By Doug McMiIIan /Gazette-Journal
FALLON - Third District Court Judge Archie Robinson will decide this morning whether to issue an injunction barring the Gay Rodeo National Championship from taking place in Fallon this weekend.
But Churchill County District Attorney Kevin Pasquale said he will stop the rodeo with or without a court order.
A state law requires organizers of any outdoor assembly of more than 1,000 people to obtain a special events license from the county commissioners, Pasquale said Thursday. "No license bas been gotten and no attempt has been made to get one," he said.

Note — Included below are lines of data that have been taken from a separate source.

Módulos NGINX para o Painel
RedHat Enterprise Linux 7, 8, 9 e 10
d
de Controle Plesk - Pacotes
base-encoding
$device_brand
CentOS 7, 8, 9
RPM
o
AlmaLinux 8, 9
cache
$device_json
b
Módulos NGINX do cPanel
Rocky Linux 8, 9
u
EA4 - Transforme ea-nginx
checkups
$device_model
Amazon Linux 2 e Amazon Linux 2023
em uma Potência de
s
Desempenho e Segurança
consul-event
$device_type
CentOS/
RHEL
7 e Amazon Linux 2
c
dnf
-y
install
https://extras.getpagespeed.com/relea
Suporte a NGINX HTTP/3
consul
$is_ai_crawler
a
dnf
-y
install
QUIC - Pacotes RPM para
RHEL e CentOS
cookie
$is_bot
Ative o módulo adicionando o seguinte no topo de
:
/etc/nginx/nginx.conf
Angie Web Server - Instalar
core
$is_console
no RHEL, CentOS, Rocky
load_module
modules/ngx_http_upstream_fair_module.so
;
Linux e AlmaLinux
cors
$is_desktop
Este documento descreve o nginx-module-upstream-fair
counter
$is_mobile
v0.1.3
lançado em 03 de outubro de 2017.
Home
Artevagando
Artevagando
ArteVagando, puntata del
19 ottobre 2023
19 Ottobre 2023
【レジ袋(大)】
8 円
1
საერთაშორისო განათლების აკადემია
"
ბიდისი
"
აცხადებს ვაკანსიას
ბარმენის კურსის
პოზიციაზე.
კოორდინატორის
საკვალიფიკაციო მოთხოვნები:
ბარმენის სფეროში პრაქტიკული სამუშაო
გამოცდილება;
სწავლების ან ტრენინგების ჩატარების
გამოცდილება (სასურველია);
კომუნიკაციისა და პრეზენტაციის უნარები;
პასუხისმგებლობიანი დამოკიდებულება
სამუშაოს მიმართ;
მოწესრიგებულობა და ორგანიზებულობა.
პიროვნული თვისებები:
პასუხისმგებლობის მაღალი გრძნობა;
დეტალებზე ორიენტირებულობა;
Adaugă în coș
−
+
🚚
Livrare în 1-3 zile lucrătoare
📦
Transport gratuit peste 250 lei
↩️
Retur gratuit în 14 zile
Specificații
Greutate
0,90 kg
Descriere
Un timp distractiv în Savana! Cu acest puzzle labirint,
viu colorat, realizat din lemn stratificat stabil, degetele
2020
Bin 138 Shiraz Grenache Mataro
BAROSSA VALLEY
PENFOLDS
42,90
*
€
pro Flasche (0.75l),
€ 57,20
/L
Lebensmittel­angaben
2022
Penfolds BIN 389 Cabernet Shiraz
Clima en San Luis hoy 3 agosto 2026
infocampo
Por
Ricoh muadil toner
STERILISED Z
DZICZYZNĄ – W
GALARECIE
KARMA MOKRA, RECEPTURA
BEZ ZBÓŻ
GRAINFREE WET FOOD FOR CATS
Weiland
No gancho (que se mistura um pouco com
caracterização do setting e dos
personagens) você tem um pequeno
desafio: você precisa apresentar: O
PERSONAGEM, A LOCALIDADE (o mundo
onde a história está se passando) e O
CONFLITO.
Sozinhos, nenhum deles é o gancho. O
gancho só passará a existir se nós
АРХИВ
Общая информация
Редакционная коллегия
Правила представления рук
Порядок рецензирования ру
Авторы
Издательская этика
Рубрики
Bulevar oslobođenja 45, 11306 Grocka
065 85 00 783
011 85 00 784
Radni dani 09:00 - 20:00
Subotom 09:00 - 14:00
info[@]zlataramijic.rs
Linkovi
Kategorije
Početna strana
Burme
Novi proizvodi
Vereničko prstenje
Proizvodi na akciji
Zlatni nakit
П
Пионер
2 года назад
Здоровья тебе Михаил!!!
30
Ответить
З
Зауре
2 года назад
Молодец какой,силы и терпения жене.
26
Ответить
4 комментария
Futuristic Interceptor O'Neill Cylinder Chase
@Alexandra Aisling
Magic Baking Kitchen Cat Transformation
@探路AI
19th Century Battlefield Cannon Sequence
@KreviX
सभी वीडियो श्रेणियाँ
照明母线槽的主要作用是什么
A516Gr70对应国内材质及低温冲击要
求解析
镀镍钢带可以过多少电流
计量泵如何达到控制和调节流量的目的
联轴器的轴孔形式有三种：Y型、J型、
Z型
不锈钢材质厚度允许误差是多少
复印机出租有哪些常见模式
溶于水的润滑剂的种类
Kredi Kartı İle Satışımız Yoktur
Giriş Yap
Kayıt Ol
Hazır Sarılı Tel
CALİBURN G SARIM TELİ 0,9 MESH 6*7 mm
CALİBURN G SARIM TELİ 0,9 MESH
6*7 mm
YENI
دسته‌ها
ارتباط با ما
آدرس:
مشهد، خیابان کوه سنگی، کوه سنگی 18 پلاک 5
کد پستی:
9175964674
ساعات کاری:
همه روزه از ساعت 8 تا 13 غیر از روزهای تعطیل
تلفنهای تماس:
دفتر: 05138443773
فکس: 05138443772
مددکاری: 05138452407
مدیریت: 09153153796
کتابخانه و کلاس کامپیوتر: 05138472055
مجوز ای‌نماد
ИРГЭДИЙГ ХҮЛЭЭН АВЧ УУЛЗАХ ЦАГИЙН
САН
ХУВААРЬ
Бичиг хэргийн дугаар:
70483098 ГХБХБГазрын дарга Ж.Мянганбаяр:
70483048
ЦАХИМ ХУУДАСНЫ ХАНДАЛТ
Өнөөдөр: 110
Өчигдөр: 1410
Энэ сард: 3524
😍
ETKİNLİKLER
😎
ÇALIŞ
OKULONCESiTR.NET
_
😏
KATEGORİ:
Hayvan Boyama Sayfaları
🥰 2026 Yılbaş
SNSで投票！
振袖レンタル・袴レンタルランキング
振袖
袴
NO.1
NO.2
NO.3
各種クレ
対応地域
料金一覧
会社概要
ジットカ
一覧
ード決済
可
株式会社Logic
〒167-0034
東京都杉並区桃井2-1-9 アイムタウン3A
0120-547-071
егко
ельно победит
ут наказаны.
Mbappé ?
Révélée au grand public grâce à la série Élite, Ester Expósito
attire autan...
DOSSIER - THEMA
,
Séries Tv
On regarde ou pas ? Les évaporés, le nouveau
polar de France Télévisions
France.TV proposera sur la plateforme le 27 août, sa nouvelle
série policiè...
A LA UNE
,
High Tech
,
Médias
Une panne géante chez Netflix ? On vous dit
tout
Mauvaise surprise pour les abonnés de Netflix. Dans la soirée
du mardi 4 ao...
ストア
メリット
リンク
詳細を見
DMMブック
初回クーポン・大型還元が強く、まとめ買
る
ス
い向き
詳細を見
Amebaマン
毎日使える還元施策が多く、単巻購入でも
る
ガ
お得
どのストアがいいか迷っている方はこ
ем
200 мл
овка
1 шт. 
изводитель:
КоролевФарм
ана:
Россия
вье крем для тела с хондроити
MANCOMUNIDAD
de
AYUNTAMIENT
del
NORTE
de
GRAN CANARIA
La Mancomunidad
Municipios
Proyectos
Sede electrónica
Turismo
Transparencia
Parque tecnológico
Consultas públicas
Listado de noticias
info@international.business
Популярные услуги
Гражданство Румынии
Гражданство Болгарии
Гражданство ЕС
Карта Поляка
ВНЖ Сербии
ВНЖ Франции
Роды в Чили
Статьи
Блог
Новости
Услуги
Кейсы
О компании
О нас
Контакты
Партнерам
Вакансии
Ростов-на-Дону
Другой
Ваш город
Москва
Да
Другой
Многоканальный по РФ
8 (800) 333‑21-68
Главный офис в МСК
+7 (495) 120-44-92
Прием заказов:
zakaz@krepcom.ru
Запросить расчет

Thus it is unlawful for the rodeo to be held, unlawful for anyone to sell tickets for it or aid in putting it on, he said.
"With ail the media coverage that the Gay Rodeo was going on in Fallon, the important thing now is to get the message out as quickly as possible: 'There ain't going to be a rodeo in Fallon this weekend."
Les Krambeal, president of the International Gay Rodeo Association, could not be reached for comment Thursday, nor could Reno attorney Rodney Sumpter, who represented the group in its unsuccessful attempt to hold the event at the Lawlor Events Center in Reno.
But Krambeal said Wednesday he was still expecting 1,500 spectators per day to show up Saturday and Sunday at David Lantry's small, private roping arena on Union Lane, four miles south of Fallon.
The state's "Unlawful Assemblies Act," requires anyone planning to hold an outdoor event with a potential for attracting more than 1,000 persons to apply for a license at least 60 days before the date, even if it's on private property.
Gay Rodeo organizers couldn't possibly have complied since they only began their search for a place to hold their finals in Churchill County two weeks ago, after being rejected by groups in Reno and Virginia City.
The law requires commissioners to hold a hearing to determine if there is adequate security, water, sanitation, medial facilities, parking and traffic control.
Gay Rodeo organizers said they were making adequate provisions for all of these concerns, and did not need to go through the county because the event was planned for private property.
Pasquale said he didn't mention the state law until now because when organizers initially approached county officials two weeks ago, they were trying to rent the Churchill County Fairgrounds, which wouldn't have required the license.
At that time, the district attorney said, he told them the county probably wouldn't be able to provide the extra services they would need and they "went behind our backs" in a "sneaky and underhanded" way to try to hold the event on private property.